== What you should do ==
With no images included, output each entry below exactly as it appears.

Page layout parsing data

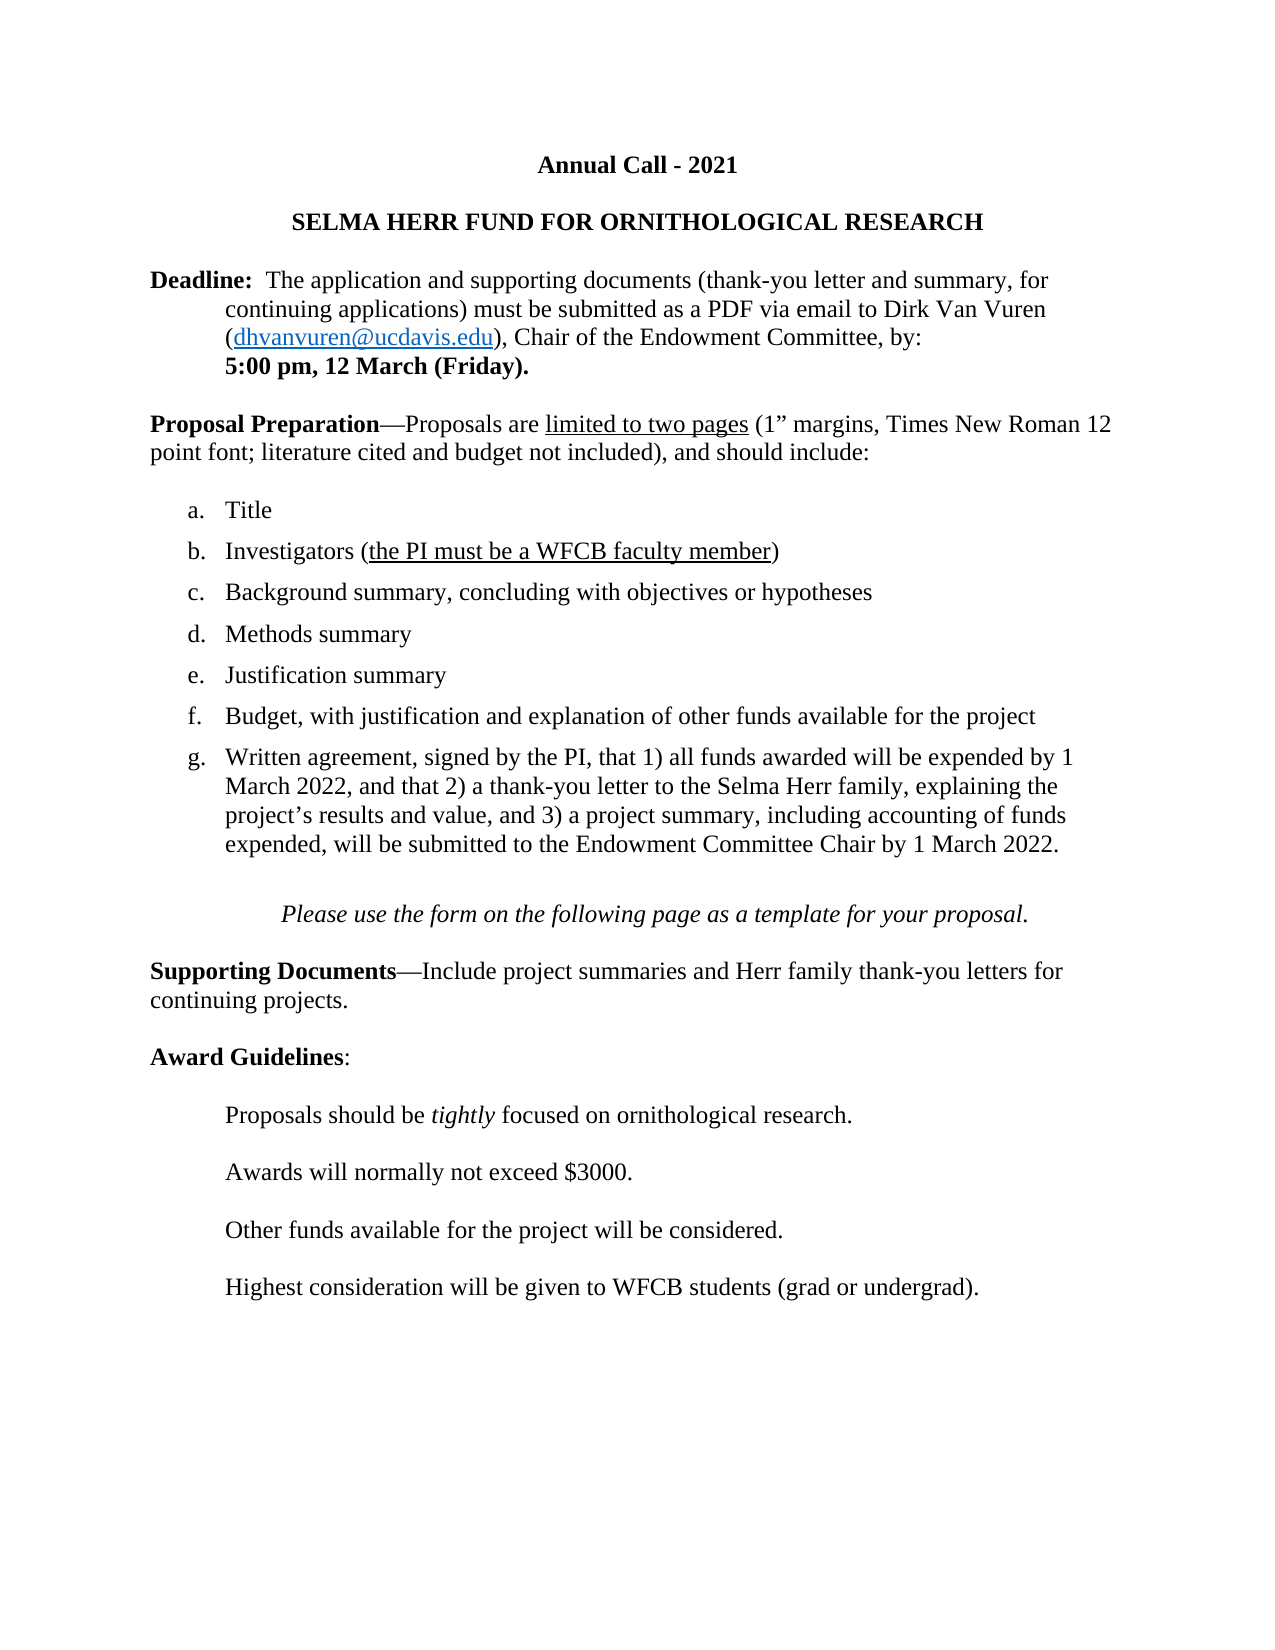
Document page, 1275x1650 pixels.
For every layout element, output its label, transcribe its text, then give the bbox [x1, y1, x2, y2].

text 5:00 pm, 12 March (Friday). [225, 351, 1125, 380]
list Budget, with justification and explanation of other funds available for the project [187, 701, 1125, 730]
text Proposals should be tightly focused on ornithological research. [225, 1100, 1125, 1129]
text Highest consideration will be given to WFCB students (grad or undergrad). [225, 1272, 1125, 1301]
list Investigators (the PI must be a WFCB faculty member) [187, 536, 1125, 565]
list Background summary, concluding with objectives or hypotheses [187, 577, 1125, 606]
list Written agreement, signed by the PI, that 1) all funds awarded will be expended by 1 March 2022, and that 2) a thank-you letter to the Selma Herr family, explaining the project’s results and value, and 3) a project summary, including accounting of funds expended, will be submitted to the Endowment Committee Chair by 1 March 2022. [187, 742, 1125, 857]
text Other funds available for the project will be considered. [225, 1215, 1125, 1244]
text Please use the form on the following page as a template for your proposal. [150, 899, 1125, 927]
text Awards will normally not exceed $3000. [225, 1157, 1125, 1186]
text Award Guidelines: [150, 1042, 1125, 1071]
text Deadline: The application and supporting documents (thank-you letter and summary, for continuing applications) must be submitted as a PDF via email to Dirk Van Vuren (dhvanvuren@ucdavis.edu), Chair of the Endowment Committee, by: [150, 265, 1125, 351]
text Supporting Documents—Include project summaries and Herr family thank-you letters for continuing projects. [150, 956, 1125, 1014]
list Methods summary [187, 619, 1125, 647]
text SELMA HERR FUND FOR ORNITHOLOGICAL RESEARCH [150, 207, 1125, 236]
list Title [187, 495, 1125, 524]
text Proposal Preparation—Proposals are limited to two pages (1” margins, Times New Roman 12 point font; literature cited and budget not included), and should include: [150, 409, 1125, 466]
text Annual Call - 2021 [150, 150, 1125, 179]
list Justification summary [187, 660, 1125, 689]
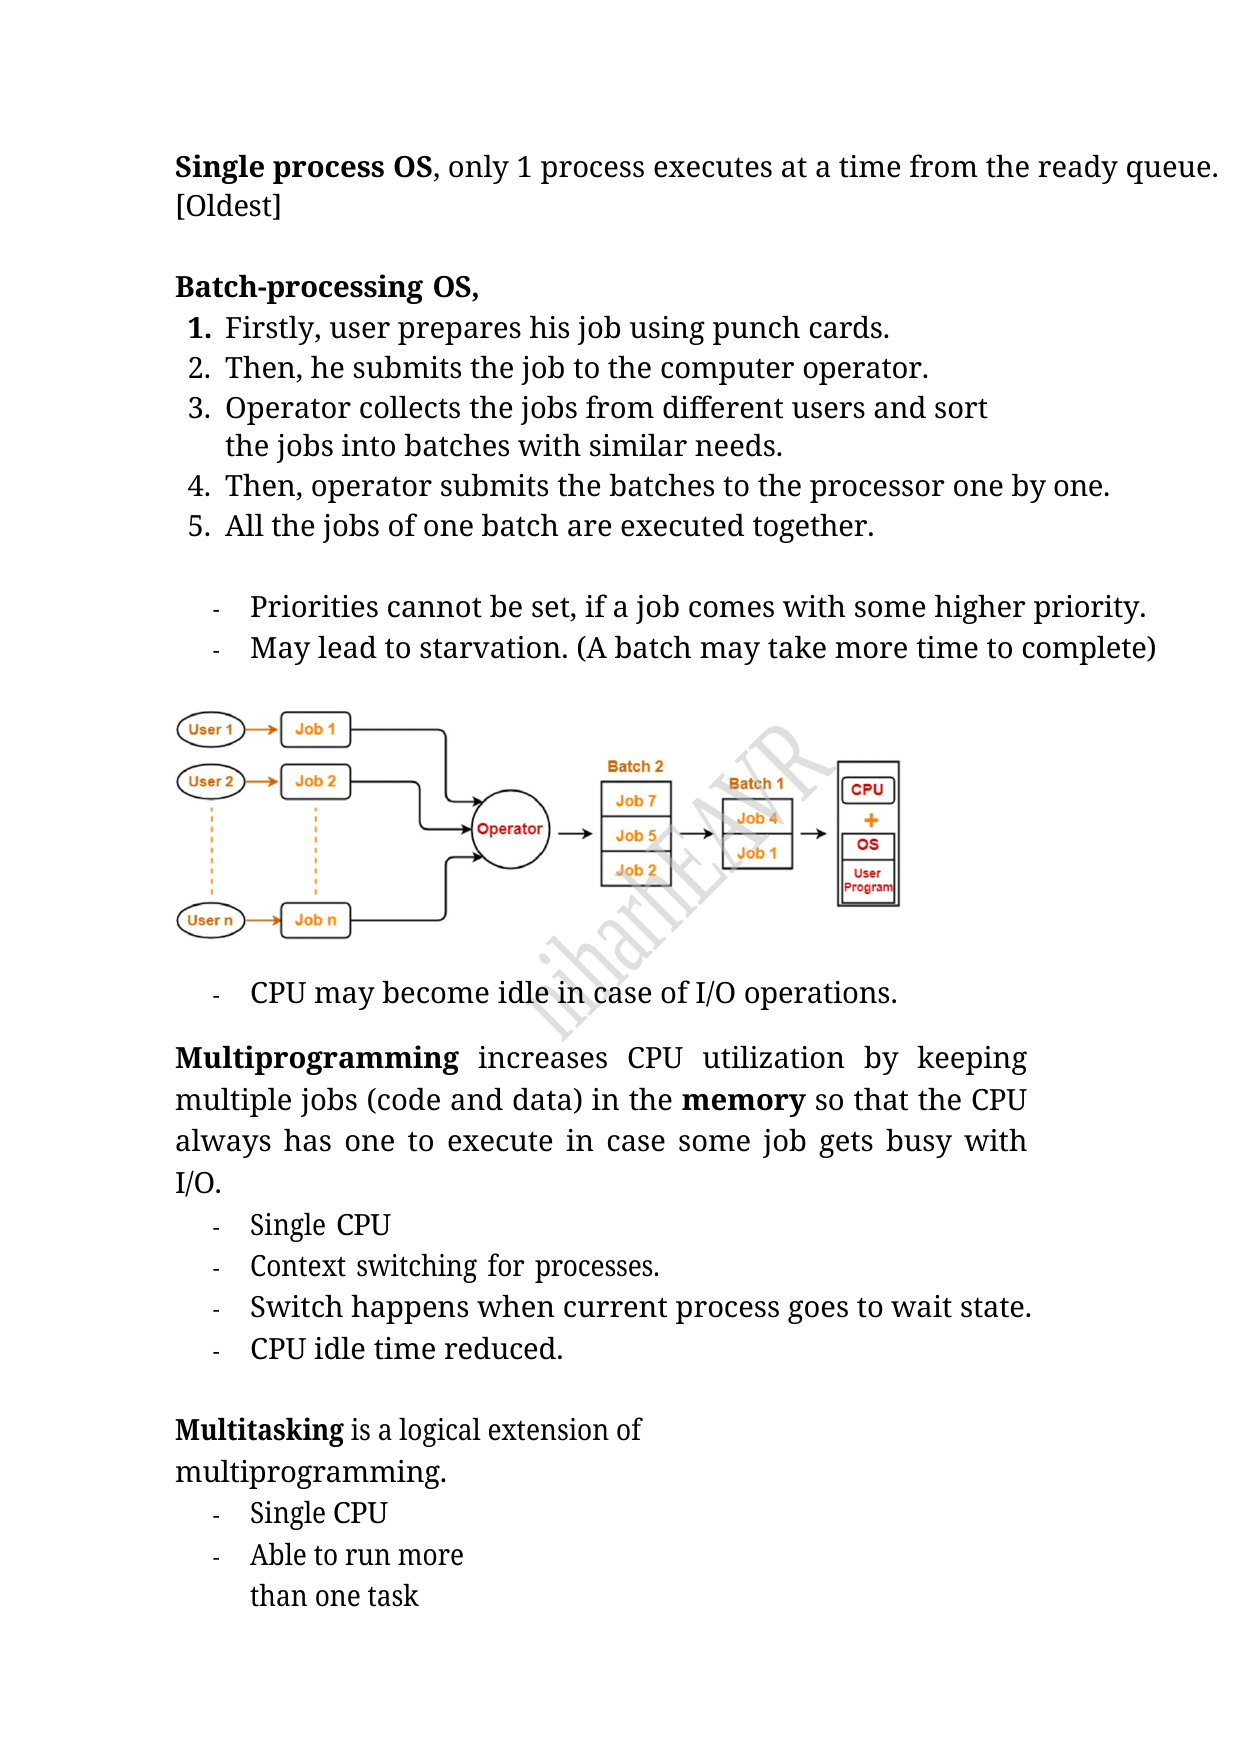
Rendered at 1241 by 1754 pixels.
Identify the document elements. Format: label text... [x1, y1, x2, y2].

== Solution to the problem ==
Document page, 1275x1650 pixels.
For every layout element, output its label, transcribe its text, then give the bbox [x1, y1, x2, y2].

text 5:00 pm, 12 March (Friday). [225, 351, 1125, 380]
list Budget, with justification and explanation of other funds available for the project [187, 701, 1125, 730]
text Proposals should be tightly focused on ornithological research. [225, 1100, 1125, 1129]
text Highest consideration will be given to WFCB students (grad or undergrad). [225, 1272, 1125, 1301]
list Investigators (the PI must be a WFCB faculty member) [187, 536, 1125, 565]
list Background summary, concluding with objectives or hypotheses [187, 577, 1125, 606]
list Written agreement, signed by the PI, that 1) all funds awarded will be expended by 1 March 2022, and that 2) a thank-you letter to the Selma Herr family, explaining the project’s results and value, and 3) a project summary, including accounting of funds expended, will be submitted to the Endowment Committee Chair by 1 March 2022. [187, 742, 1125, 857]
text Other funds available for the project will be considered. [225, 1215, 1125, 1244]
text Please use the form on the following page as a template for your proposal. [150, 899, 1125, 927]
text Awards will normally not exceed $3000. [225, 1157, 1125, 1186]
text Award Guidelines: [150, 1042, 1125, 1071]
text Deadline: The application and supporting documents (thank-you letter and summary, for continuing applications) must be submitted as a PDF via email to Dirk Van Vuren (dhvanvuren@ucdavis.edu), Chair of the Endowment Committee, by: [150, 265, 1125, 351]
text Supporting Documents—Include project summaries and Herr family thank-you letters for continuing projects. [150, 956, 1125, 1014]
list Methods summary [187, 619, 1125, 647]
text SELMA HERR FUND FOR ORNITHOLOGICAL RESEARCH [150, 207, 1125, 236]
list Title [187, 495, 1125, 524]
text Proposal Preparation—Proposals are limited to two pages (1” margins, Times New Roman 12 point font; literature cited and budget not included), and should include: [150, 409, 1125, 466]
text Annual Call - 2021 [150, 150, 1125, 179]
list Justification summary [187, 660, 1125, 689]
Rendered at 1241 by 1754 pixels.
Identify the document elements. Format: label text... [x1, y1, x2, y2].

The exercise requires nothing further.